The fight card was extensive as my admission fare granted me a front row seat for no less than 12 bouts. As the crowd stirred with anticipation, I bought a Singha and started talking to a couple of Australian gents who clearly had already consumed a beer (or ten). Since all of us were completely unfamiliar with the rules and customs of this ancient pugilistic form, we were a tad surprised when the opening round combatants emerged from their respective dressing rooms. Our confusion was twofold: they appeared to be 12 years old and had muscular definition far beyond their years.
Reminiscing about the gawky frame of my past (in stark contrast to my currently well-built body), I wondered how boys that young were able to build such brawn. Maybe I should take up Muay Thai to build, I mean improve, my muscles... I snapped back to reality when I witnessed what they did to each other in the ring and simply considered myself lucky that this was not an audience participation event. The first couple battles were lackluster affairs as the crowd waited out the youngsters in anticipation of the main event. With many of these early fights plodding along, I had the chance to peruse the promotional pamphlet that had been handed to me on my way into the arena. The brochure included insight into the history of the sport, basic rules, and famous champions of years past...

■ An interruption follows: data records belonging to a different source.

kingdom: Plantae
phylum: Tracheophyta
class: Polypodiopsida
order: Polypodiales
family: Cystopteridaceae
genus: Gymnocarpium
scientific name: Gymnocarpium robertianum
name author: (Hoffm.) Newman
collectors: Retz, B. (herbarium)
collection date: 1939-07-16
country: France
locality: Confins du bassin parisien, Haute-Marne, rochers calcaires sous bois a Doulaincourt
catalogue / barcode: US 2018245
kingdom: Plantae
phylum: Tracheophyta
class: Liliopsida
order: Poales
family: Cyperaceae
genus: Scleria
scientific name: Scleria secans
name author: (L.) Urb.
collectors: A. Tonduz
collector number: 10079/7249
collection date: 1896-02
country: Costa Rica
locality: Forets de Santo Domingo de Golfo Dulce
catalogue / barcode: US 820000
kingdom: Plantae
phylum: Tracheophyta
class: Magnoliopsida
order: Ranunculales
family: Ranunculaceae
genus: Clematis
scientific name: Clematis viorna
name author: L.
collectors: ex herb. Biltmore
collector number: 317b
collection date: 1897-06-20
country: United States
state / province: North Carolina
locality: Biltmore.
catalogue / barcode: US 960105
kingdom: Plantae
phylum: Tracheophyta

As well as an amazing triumvirate of celebrity endorsements. Featured in the handout were pictures of not one, not two, but three of the most absurd individuals in Hollywood. In no particular order of absurdity, they were Steven Seagal, Jean-Claude Van Damme, and Nicolas Cage. Talk about a marketer's dream. If I had any doubts about the legitimacy of the fights, they were quickly assuaged upon seeing The Great One, The Muscles from Brussels, and "Nick" (which apparently is Cage's incredibly uncreative nickname) gracing the pages of my program. I offer the image seen below as proof.
As the night went on, the fights became more entertaining. However, it should be noted that out of the 12 fights, only 2 boxers from the blue corner (which yours truly was sitting almost directly behind) won their contests. Coincidence? I think not. Anyway, the best fight of the night was the bout preceding the main event and I have included the final two (of five) rounds in the videos below. I'm not entirely sure if Mr. Red Trim Shorts broke Mr. Blue Trim Shorts' leg, but either way a stretcher was required after the referee called the fight. Beers and broken bones in Bangkok. What could be better?
NB: I have also linked the photos for my solo week in KL, Chiang Mai, and Bangkok in the upper-right hand corner of the blog, directly above the Thailand teaching album. Since I can't figure out how to make it automatically open in a new tab/window, I would again advise right-clicking so you can do that manually. (These basic computer tips are solely for my parents; I do not mean to imply that I am technologically savvy.) I have not had the time to edit out the less than stellar shots so you'll just have to sift through all of the pictures for the hidden gems. I have the utmost confidence that readers of such a highbrow blog will have little trouble with this. Don't let me down.